Passage to read:
== Segment start ==
Two horrible, yet altogether unsurprising stories released this week.
The first is sadly one more notch on a string of Bush Administration armchair-medical-politicking. Now, everyone knows that the Bushies like to block stem-cell research, propel far-right abstinence only sex ed programs into the mainstream, and appoint evil supreme court dictators in hopes of overturning Roe v. Wade--but this story on blocking mere information takes the big-brother-is watching-and-restricting cake. Popline, a search engine of articles and research findings on reproductive health, is run by the John Hopkins Bloomberg School of Public Health, and the United States Agency for International Development. At the height of concealment, the database decided to block over 25,000 scholarly articles on abortion. The search engine has been unblocked following the uproar, but as of last Thursday, "a search on "abortion" was producing only the message "No records found by latest query." Just completing a search, here are the results you can now receive, 26,383 records on abortion. What still strikes the viewer are the chosen headliners--mostly reports of the ills of abortion in certain countries, or the apparent negative effects. Something tells us that these reports, though organized by "most viewed" are not as innocently placed as might be hoped.
It is shocking that a country supposedly committed to freedom and most especially freedom of information would block such a benign query. Anyone can go on the internet and run a quick search, and PoP! you now know exactly how to construct a pipe bomb. But you want learn about abortion? Well, that's too bad--you can't even get the science behind it. Some behind the Popline search restriction said they had to restrict the search because it was government funded, and is part of the Bush Administration's implemented policy that mirrors Regan's crazy politics:
"On January 22, 2001, President George W. Bush announced reinstatement of the so-called Mexico City policy that required non-governmental organizations to "agree as a condition of their receipt of Federal funds that such organizations would neither perform nor actively promote abortion as a method of family planning in other nations." The President is committed to maintaining the $425 million funding level provided for in the FY 2001 appropriation because he knows that one of the best ways to prevent abortion is by providing quality voluntary family planning services."
It's another case of "do what we say but not what we do"--apparently, like Geneva Rules, we can tell others what is restricted and yet go against our own practices. Roe v. Wade upholds abortion rights, and yet we tell other nations not to abort, or even promote abortion. International wartime rules say that American troops cannot be tortured overseas (and that goes for everyone), but the US has no trouble disregarding that policy against foreigners when it sees fit. Instead of, oh, maybe watching out for people building bombs from internet-gained advice, or stopping people for forming internet alliances to terrorize the US, Bush and his cronies were too busy thinking about the best ways to make sure women would stay barefoot and pregnant. Because we all know that a women in charge of her own reproductive destiny, and who can read up on all the information she needs, is much more fearsome a creature to behold than Al Qaeda. But we digress.
Speaking of the war, Newsweek has an altogether equally unsurprising article on the toll US alliances with Iraqi tribal fighters has taken on Iraqi women. In order to be fair, this first comment must be made: women don't get a fair shake in Iraq, regardless of who is ruling them, but this turn of events is definitely not granting Iraqi women any favors.
This is a representative quote that is worth dissecting:
"But at present, U.S. forces are too pleased by the sharp drop in jihadist attacks to lose sleep over things like gender issues."
== Segment end ==
Data extract:
== Segment start ==
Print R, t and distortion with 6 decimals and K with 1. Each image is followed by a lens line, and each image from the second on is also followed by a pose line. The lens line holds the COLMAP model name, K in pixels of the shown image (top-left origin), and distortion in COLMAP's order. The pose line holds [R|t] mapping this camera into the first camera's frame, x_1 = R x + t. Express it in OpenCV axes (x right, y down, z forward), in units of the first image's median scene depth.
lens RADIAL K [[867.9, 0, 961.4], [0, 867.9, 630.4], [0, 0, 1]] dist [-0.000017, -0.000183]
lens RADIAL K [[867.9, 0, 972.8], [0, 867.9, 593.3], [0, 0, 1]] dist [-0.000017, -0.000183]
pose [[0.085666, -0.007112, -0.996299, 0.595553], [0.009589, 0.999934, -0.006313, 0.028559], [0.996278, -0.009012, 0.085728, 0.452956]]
== Segment end ==
Please copy the post from "Speaking of the" through "women any favors.", renaming "Iraqi women" to "women in Iraq" wherever it appears. This data comes from a different source than the post.

Response to this task:
Speaking of the war, Newsweek has an altogether equally unsurprising article on the toll US alliances with Iraqi tribal fighters has taken on women in Iraq. In order to be fair, this first comment must be made: women don't get a fair shake in Iraq, regardless of who is ruling them, but this turn of events is definitely not granting women in Iraq any favors.